Through discussions, play, song, puppet creation and printmaking, we delved into the theme of place & displacement with community members over 4 weeks. We were inspired by the name ‘Mimico’ which comes from the Ojibwe word, omiimiikaa, meaning “abundant with wild pigeons.” We wanted to explore how the passenger pigeon, that once existed in the billions, became extinct by 1914.

This led Clay and Paper Theatre to develop a community printmaking project to create a giant Migrating Bird Blanket that would be used as a prop and backdrop for the workshop play, The Echoes Project: Pigeon Pie.

Several people gather around a table to make screen prints using fabric, paint, carvings of birds, and a rolling pin.
Photos by Tamara Romanchuck (co-artistic director of C&P)
A section of a quilt with screen printed birds.
Part of the Bird Migration Blanket

If the Great Spirit in His wisdom could have created a more elegant bird in plumage, form, and movement, He never did… never have my astonishment, wonder, and admiration been so stirred as when I have witnessed these birds drop from their course like meteors from heaven.

Chief Simon Pokagon of the Potawatomi

A two dimensional carving of a bird with a heart on its breast.
My pigeon carving.

In a park between two giant trees a big quilted blanket with screen printed birds is hoisted up.
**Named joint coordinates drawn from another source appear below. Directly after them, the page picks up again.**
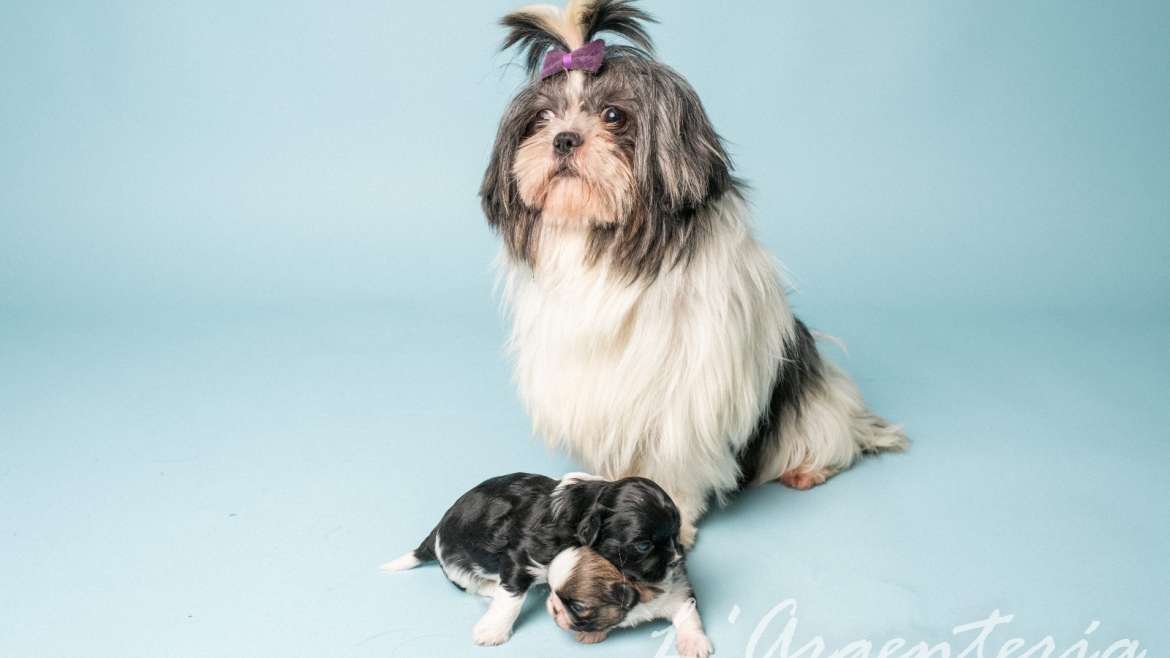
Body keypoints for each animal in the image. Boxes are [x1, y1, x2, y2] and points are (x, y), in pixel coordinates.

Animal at [379, 470, 683, 646]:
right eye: (643, 546)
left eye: (676, 534)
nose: (676, 560)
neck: (581, 508)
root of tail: (435, 536)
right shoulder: (523, 557)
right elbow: (511, 598)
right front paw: (493, 631)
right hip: (457, 566)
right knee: (471, 583)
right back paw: (491, 587)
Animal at [479, 0, 907, 543]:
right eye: (541, 118)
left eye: (614, 115)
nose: (564, 139)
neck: (603, 242)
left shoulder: (684, 398)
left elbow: (672, 461)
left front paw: (671, 512)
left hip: (813, 403)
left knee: (831, 441)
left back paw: (808, 467)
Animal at [542, 543, 706, 655]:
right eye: (550, 589)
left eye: (577, 607)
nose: (554, 608)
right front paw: (593, 633)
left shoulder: (679, 594)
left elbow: (688, 618)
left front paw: (693, 643)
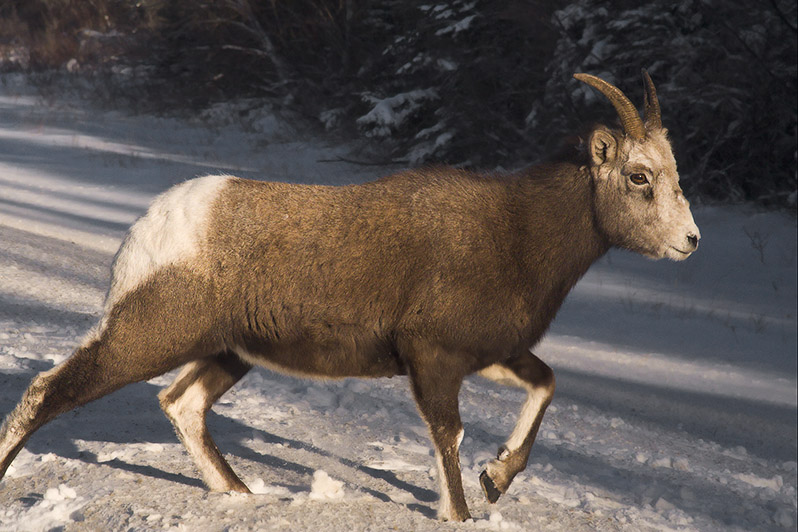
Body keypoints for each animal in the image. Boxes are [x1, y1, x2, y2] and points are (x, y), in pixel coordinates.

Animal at [0, 69, 700, 520]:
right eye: (639, 177)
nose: (690, 241)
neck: (517, 237)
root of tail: (153, 226)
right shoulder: (433, 360)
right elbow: (449, 441)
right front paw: (466, 506)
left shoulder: (487, 356)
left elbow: (545, 386)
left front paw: (496, 480)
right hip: (147, 336)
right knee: (48, 391)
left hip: (227, 354)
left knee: (181, 405)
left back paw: (243, 496)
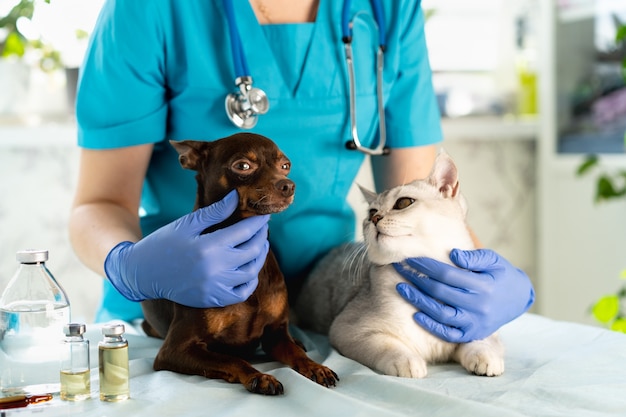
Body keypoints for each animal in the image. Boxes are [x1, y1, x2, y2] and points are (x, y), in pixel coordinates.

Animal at [141, 132, 336, 394]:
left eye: (285, 166)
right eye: (243, 166)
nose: (288, 185)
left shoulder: (275, 335)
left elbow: (295, 353)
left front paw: (316, 367)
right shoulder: (175, 350)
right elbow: (231, 359)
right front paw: (259, 376)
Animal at [294, 151, 504, 378]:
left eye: (403, 203)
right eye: (371, 212)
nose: (375, 218)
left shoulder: (477, 321)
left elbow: (482, 338)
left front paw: (486, 355)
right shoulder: (347, 329)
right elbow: (386, 345)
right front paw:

People look at it with excitement.
The Migration Bird Blanket hoisted up for the first time in Amos Waites Park, 2018.

Covid Adaptation: Seeking ‘Liveness’ and Connection in the Virtual World

In the summer of 2020, during Covid restrictions and lockdown measures, I moved back to Edmonton (AB), to live with my family for the summer. From there I was invited to collaborate with Clay and Paper Theatre to develop a virtual summer program of Paper Theatre workshops. For The Third Eye Project community members were invited to respond to the question, “What is your view from where you are now?” From there, we facilitated a series of workshops that resulted in an online paper theatre video screening celebration.

I also responded to the question above and created a paper theatre performance, A Walk in the Park. This was my first paper theatre and I decided to focus on the building of images rather than the development of a script. I was lucky to have my family to help me with the animating and filming process.

A year has passed and we are back at it! We are working on developing resources that are more accessible to asynchronous learning and we are expanding our workshop series to reach more communities in the Greater Toronto Area. I am working virtually from Montréal (QC) and feel very grateful to be back with the C&P family. It is very strange working virtually for a second summer and I hope we will be back in person in the near future.